To get a sense of how well your organization complies with the requirement, you need to verify that staff can hear critical, clinical alarms-ones that directly impact patient safety, such as cardiac monitors. Next, you must determine how well and quickly staff respond to the alarms.

To address compliance, the environment of care committee at Valley Regional Medical Center in Claremont, NH, developed and launched a new patient safety policy for assessing the effectiveness of all of the facility's critical clinical alarms. The policy requires staff to take the following steps:

1. List all of the organization's equipment that have alarms.

2. Establish a baseline response of how quickly the organization wants staff to respond to each alarm, and what, at a minimum, the staff member should do. The environment of care staff developed these baseline expectations by meeting with various nurses and nurse managers. This helped the team distinguish between a "positive response" and a "failed response" during their drills.

3. Assess how quickly and appropriately staff respond to each critical alarm. Several critical alarms for drills could include cardiac monitors, medical gas alarms, and the nurse call system.

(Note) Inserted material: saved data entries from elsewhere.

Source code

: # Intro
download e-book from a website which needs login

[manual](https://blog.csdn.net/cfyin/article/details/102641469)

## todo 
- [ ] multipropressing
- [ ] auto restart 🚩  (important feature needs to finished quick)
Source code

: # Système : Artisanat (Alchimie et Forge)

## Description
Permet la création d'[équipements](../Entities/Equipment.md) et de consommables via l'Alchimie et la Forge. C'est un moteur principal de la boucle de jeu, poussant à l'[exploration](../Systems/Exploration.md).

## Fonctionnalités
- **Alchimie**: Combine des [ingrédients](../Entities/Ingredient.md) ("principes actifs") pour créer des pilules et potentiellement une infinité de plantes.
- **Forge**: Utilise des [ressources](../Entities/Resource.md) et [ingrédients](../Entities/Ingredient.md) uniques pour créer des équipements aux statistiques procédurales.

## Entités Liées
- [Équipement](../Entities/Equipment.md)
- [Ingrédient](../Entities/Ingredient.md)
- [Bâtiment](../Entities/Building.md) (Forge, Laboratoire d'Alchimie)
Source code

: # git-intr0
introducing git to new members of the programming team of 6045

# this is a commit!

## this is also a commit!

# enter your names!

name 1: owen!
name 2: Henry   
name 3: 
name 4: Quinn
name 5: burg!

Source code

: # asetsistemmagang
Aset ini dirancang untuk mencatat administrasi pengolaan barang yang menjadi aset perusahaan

4. Rate staff on their alarm response. A positive response during a drill is one in which the nurse arrives at the patient's bedside within a predetermined amount of time, knows why the alarm is sounding, and takes the proper steps to address the situation that caused the alarm. A failed response is one in which the nurse fails to arrive at the patient's bedside within a certain time period, does not know why the alarm is sounding, or doesn't take appropriate steps to address the situation that set off the alarm.

Nurses could also fail if they arrive on time and know why the alarm sounds, but do not respond correctly. Even if one nurse fails at Valley Regional Medical Center, all unit staff must undergo critical alarm inservice training, says Mark Woods, a private contractor who serves as the hospital's biomedical equipment technician.